Changing acidity and temperate of the ocean:

  • The ocean absorbs around a quarter of human-caused CO2 each year. This helps to regulate the Earth’s climate, slowing the impacts of excessive carbon in the atmosphere. But this results in ocean acidification which threatens marine ecosystems, with knock-on impacts to food security, and limits the ocean’s future carbon uptake. [Reference: 2025 UN SDG Report]
  • The ocean is also the planet’s largest heat reservoir, absorbing around 90 per cent of the excess heat trapped by greenhouse gases. Since 2005, the rate of ocean warming has more than doubled and this is expected to continue. This warming is driving widespread and often irreversible degradation. Coral reefs, home to a quarter of marine life and supporting approximately a billion people worldwide, are under severe stress.

Ocean pollution:

  • Close to two thirds of the 120 million tonnes of reactive nitrogen produced by human activities each year ends up polluting air, water, soil, marine and coastal areas. Half of the 20 million tonnes of phosphorus mined each year enters the world’s oceans, equivalent to 8 times the natural rate of input [Reference: UNEP fact sheet].
  • Excess nutrients has meant that millions of people now depend on water where nitrate levels are well above recommended levels and over 500 coastal areas worldwide have now been affected by eutrophication. In 405 locations this has resulted in so-called ‘dead zones’ across the world’s oceans.
  • Plastic is also a major concern. The amount of plastic in the ocean is expected to double in the next 15 years. Some estimates highlight that by 2050 there could be more plastic in the ocean than fish.

Land use changes, degradation and pollution:

  • Between 20-40 per cent of the Earth’s land surface is already degraded or degrading, putting livelihoods at risk, threatening food security and increasing vulnerability to extreme weather events [Reference: UNCCD Global Land Outlook Second Edition].
  • Half of the world’s habitable land is used for agriculture, more than three-quarters of that is for livestock and the majority using unsustainable agricultural practices [Reference: Our World in Data].
  • Wetlands are disappearing faster than any other ecosystem. Their loss reduces resilience to storms and floods alongside habitat destruction leading to biodiversity loss.

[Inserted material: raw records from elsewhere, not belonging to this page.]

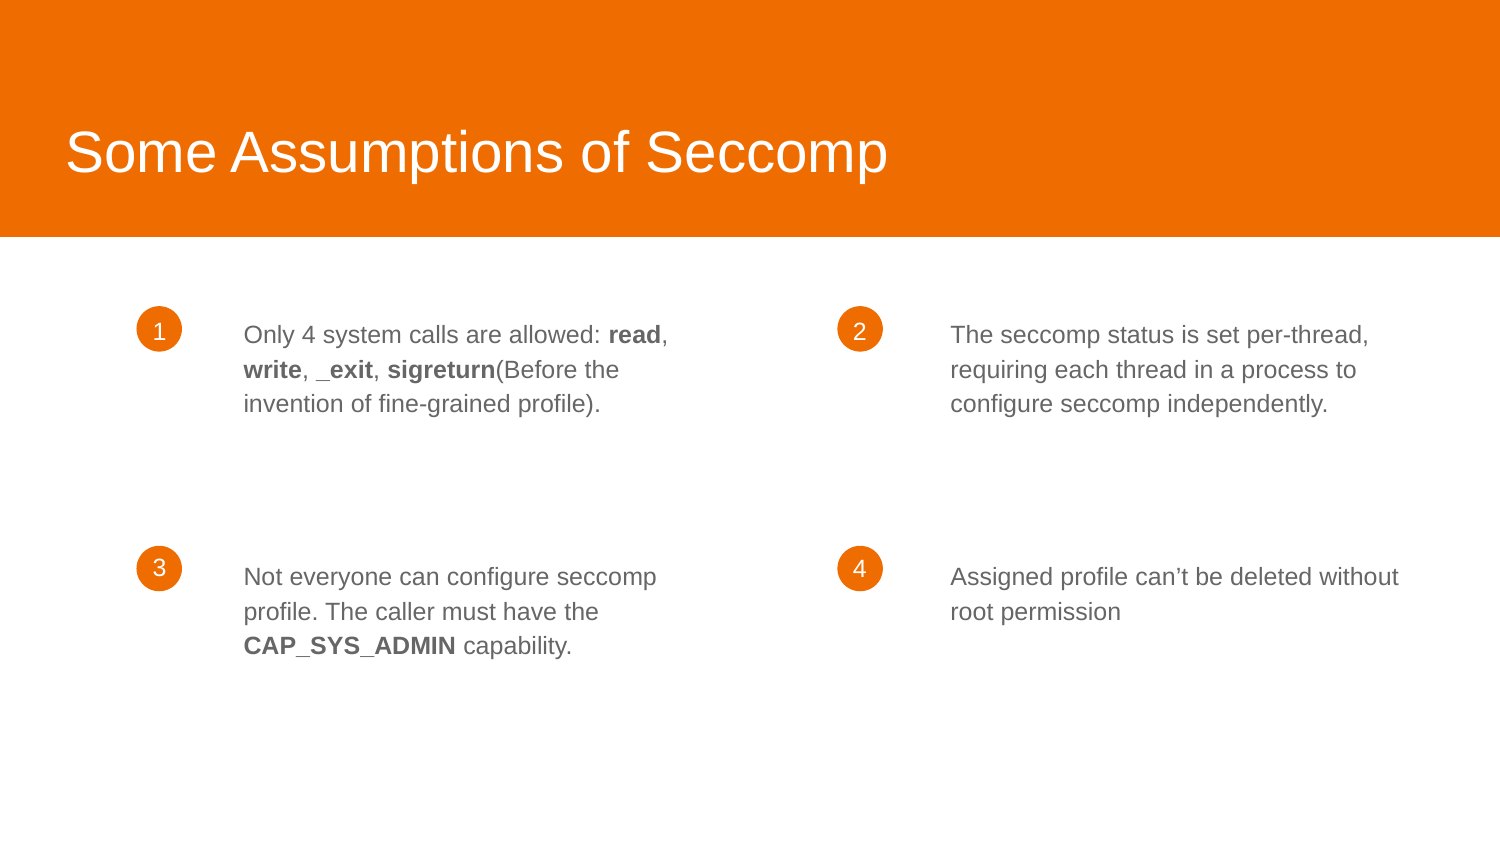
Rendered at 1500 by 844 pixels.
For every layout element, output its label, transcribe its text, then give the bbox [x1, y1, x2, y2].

list Only 4 system calls are allowed: read, write, _exit, sigreturn(Before the invention of fine-grained profile). [228, 299, 742, 490]
title Some Assumptions of Seccomp [50, 51, 1093, 200]
list Assigned profile can’t be deleted without root permission [935, 541, 1449, 732]
list The seccomp status is set per-thread, requiring each thread in a process to configure seccomp independently. [935, 299, 1449, 490]
list Not everyone can configure seccomp profile. The caller must have the CAP_SYS_ADMIN capability. [228, 541, 742, 732]
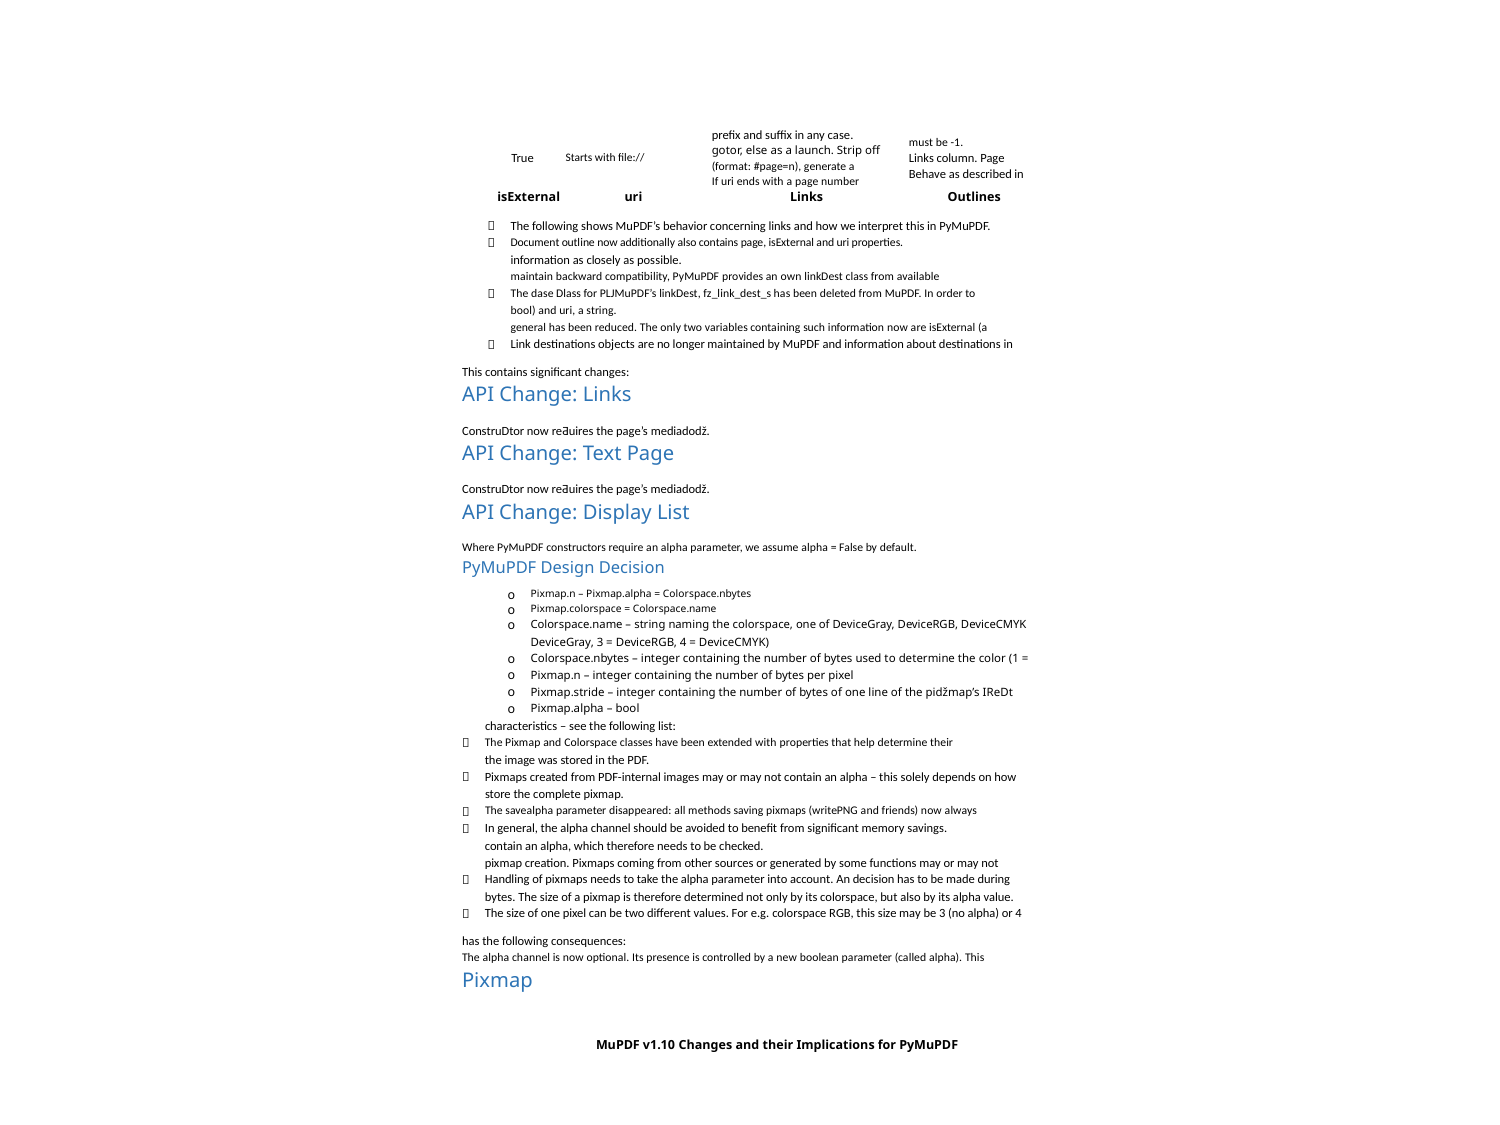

Deforestation / forest cover decline:

  • Global forest area continues to decline, although at a slower rate than in previous decades. The proportion of forest cover to total land area decreased from 31.9 per cent in 2000 to 31.2 per cent in 2020.
  • The biodiversity of trees is also at risk. 38 per cent of the estimated 47,282 species of tree face extinction as a result of habitat loss, overexploitation, climate change, pests and diseases. [Reference: 2025 UN SDG Report]

Overuse of freshwater systems:

  • Freshwater demand is predicted to exceed available supply by 40% by 2030 [Reference: World Economic Forum]. Overextraction for agricultural purposes, and excessive use by heavy industries such as mining and manufacturing being key contributors.